The alternative of everything being public is the kind of feature that quickly becomes a big disadvantage in larger systems and teams, where saying “just don’t footgun yourself” is not a viable strategy. If there’s a workaround to achieve some goal, people will use it, and you end up with an unmaintainable mess. It’s why languages whose names start with C feature so prominently on CVE lists.
I won't be using Rust moving forward. I do like the language but it's complicated (hard to hold in your head). I feel useless without the LSP and I don't like how taxing the compiler and LSP are on my system.

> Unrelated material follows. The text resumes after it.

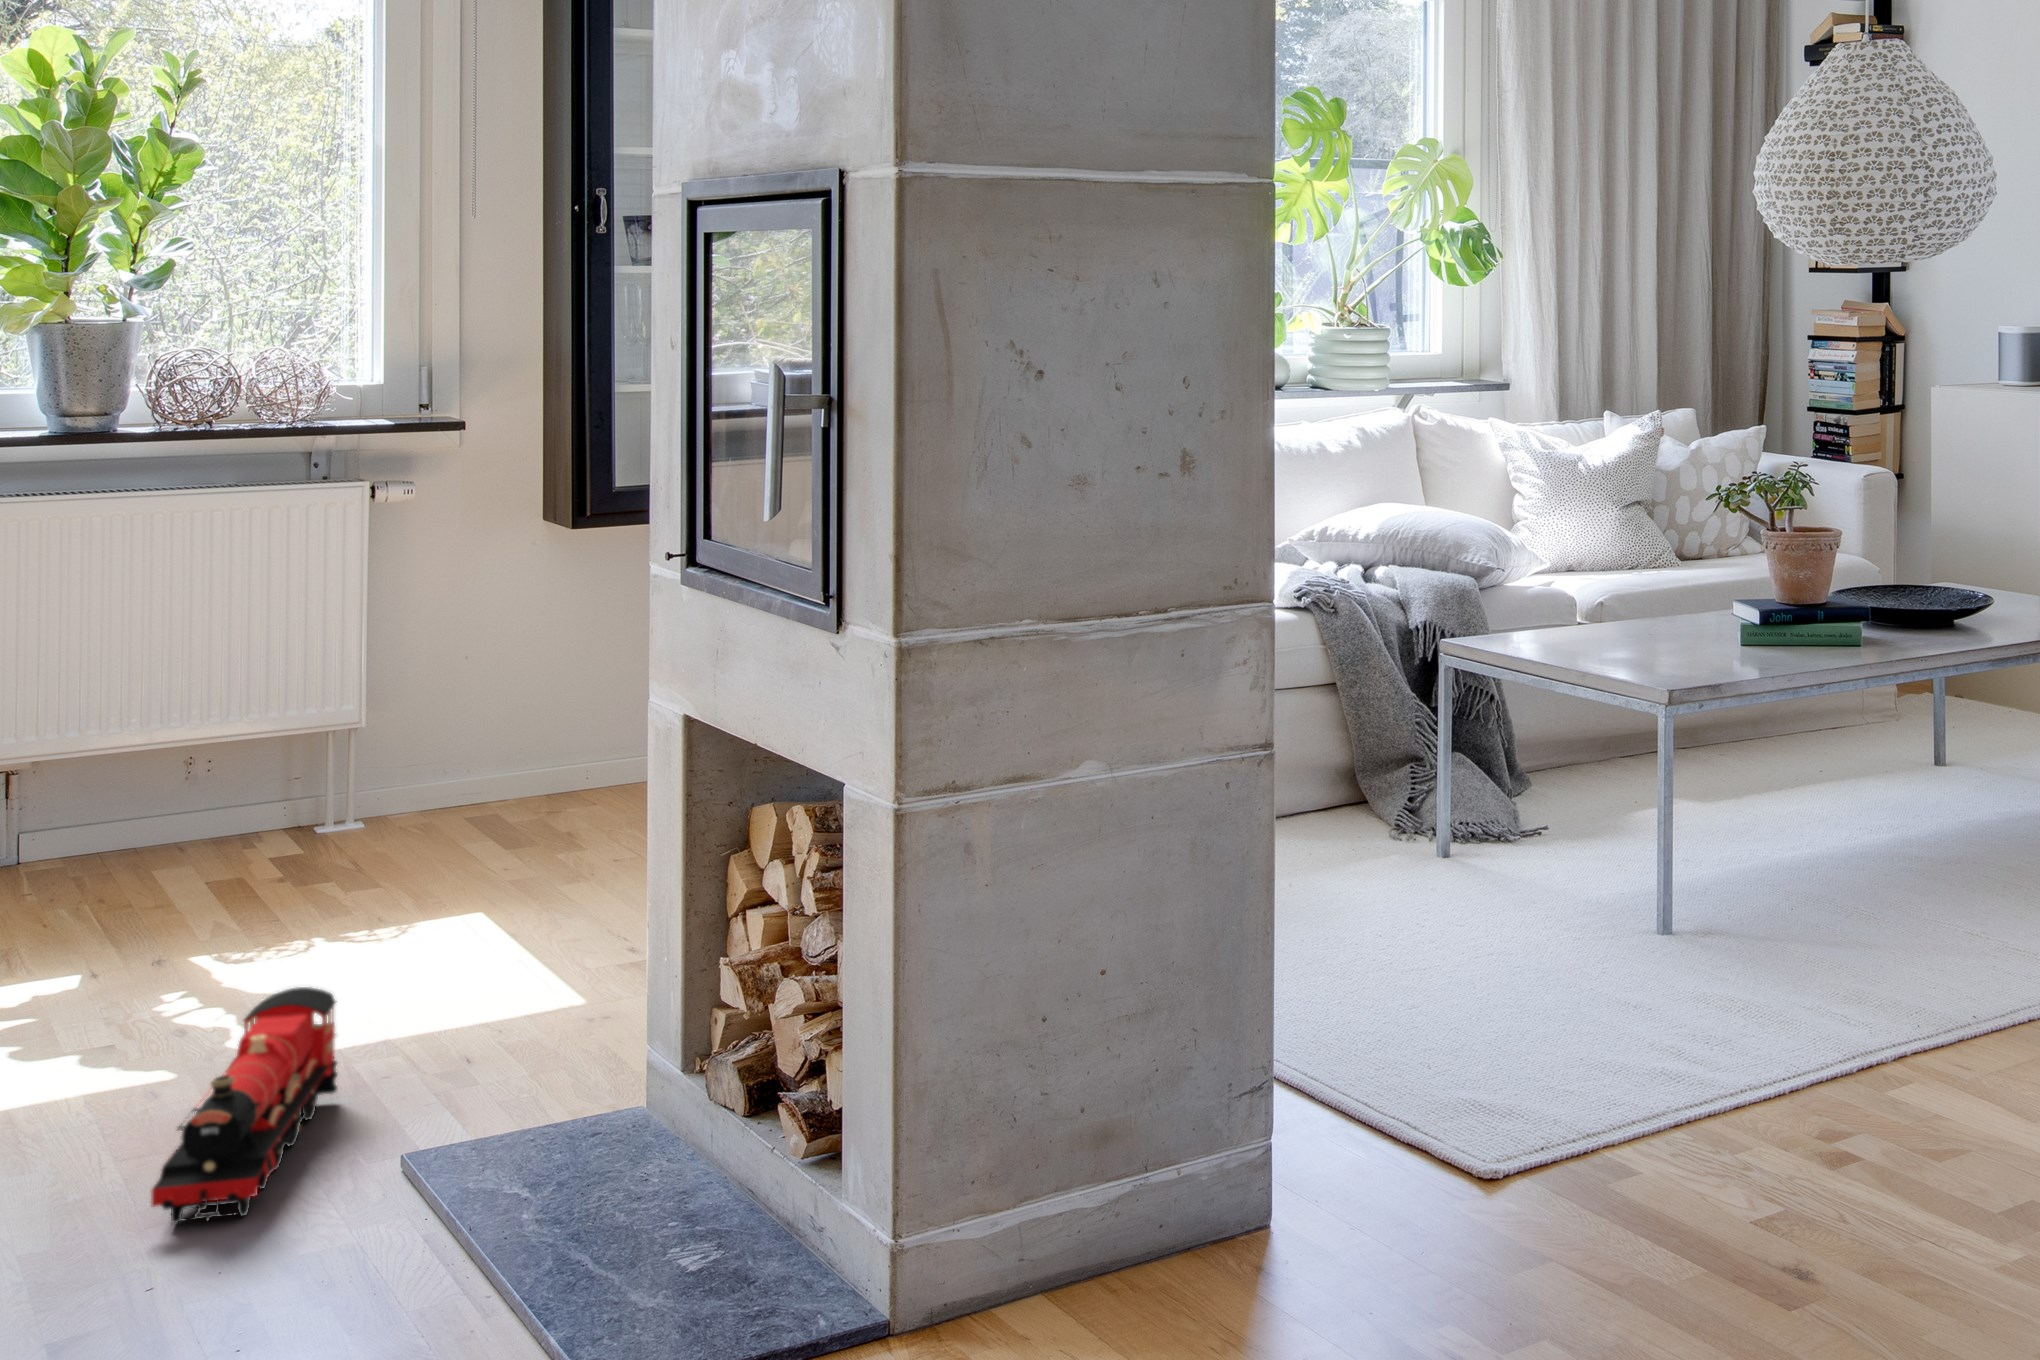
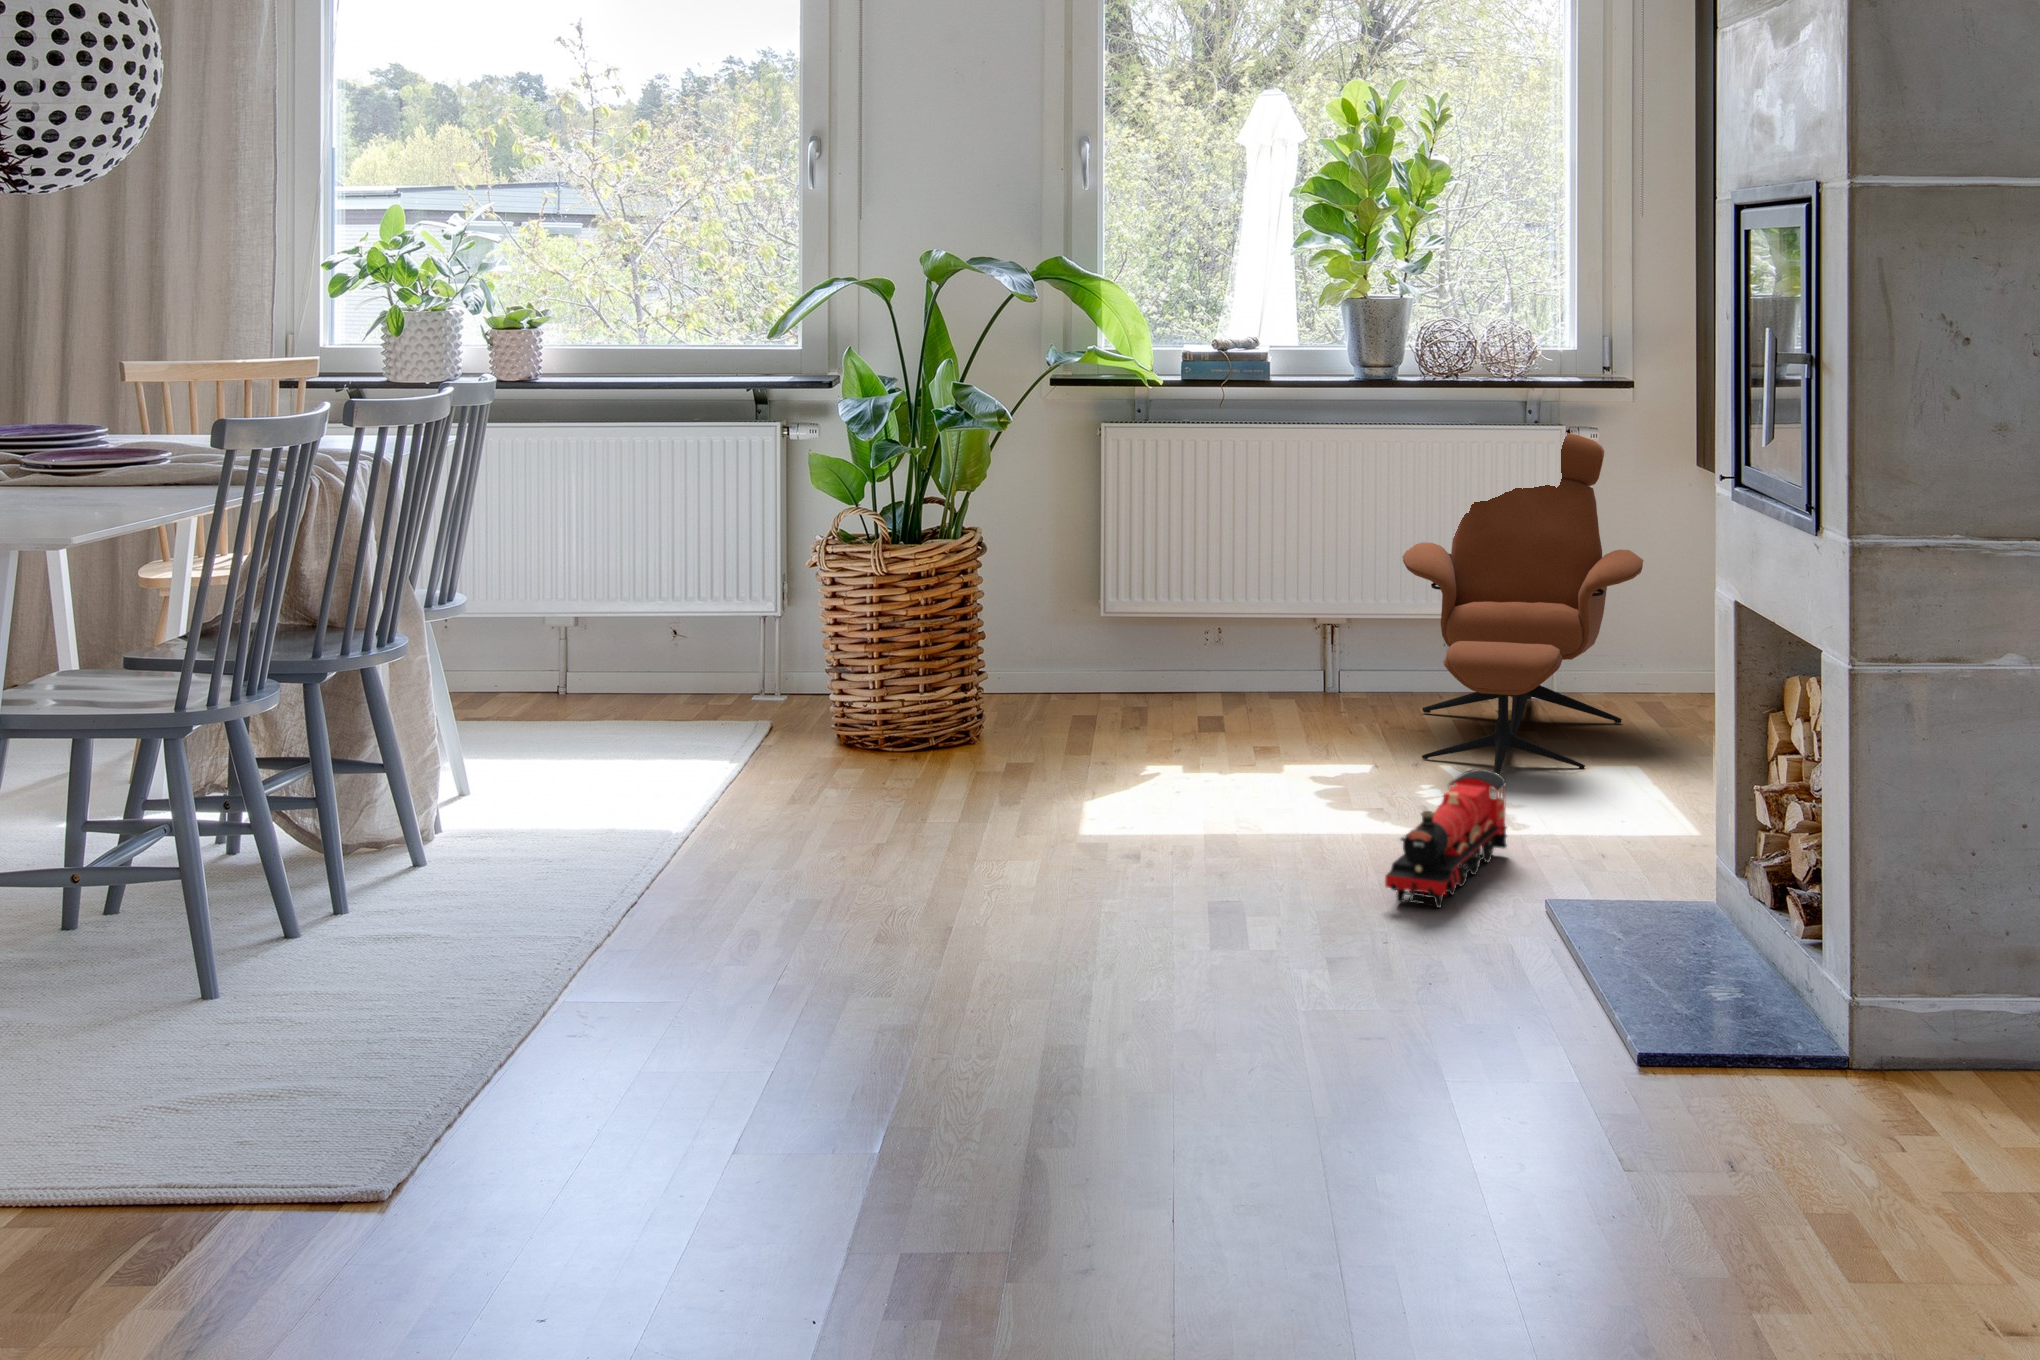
lounge chair: none [128,494,494,986] -> present [1402,433,1643,774]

It feels really wasteful to burn CPU and spin up fans every time I save a file. I find it hard to justify using 30+ GB of memory to run an LSP and compiler. I know those are tooling complaints and not really the fault of the language, but they go hand in hand. I've tried using a ctags-based workflow using vim's built in compiler/makeprg, but it's less than ideal.

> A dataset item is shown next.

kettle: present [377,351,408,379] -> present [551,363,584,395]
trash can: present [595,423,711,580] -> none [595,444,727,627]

I also dislike the crates.io ecosystem. I hate how crates.io requires a GitHub account to publish anything. We are already centralized around GitHub and Microsoft, why give them more power? There's an open issue on crates.io to support email based signups but it has been open for a decade.
I find it slightly humorous that this sentence contains three words which would be understood completely differently by the majority of the English-speaking population.
We want our languages to make it easy to write correct programs. And we want our languages to make it hard to write incorrect programs. And trying to have both at once is very difficult.
The problem with this is that it's systemic and central to Rusts trait-based ecosystem composition.
Go’s has a version but it's much smaller and more local. In Go, consumer-defined structural interfaces remove most of the pressure that causes the Rust problem in the first place which is producer led.
Real, but of more concern to folks designing widely-used libraries than to folks using said libraries.
> Anyone can give me a good read what Traits even are?
You can think of traits as analogous to interfaces in OOP languages (i.e. pure virtual abstract classes in C++ terminology).
They just define a set of methods that types can implement to conform to the trait, and then consumers can treat implementing types as if they were the trait.
The major differences are: traits are implemented outside the actual type implementation, so arbitrary trait implementations can be added after the type has been written (this is why we need coherence), and rust uses traits as compile-time bounds for generics (templates).
So they're finally rediscovering OCaml!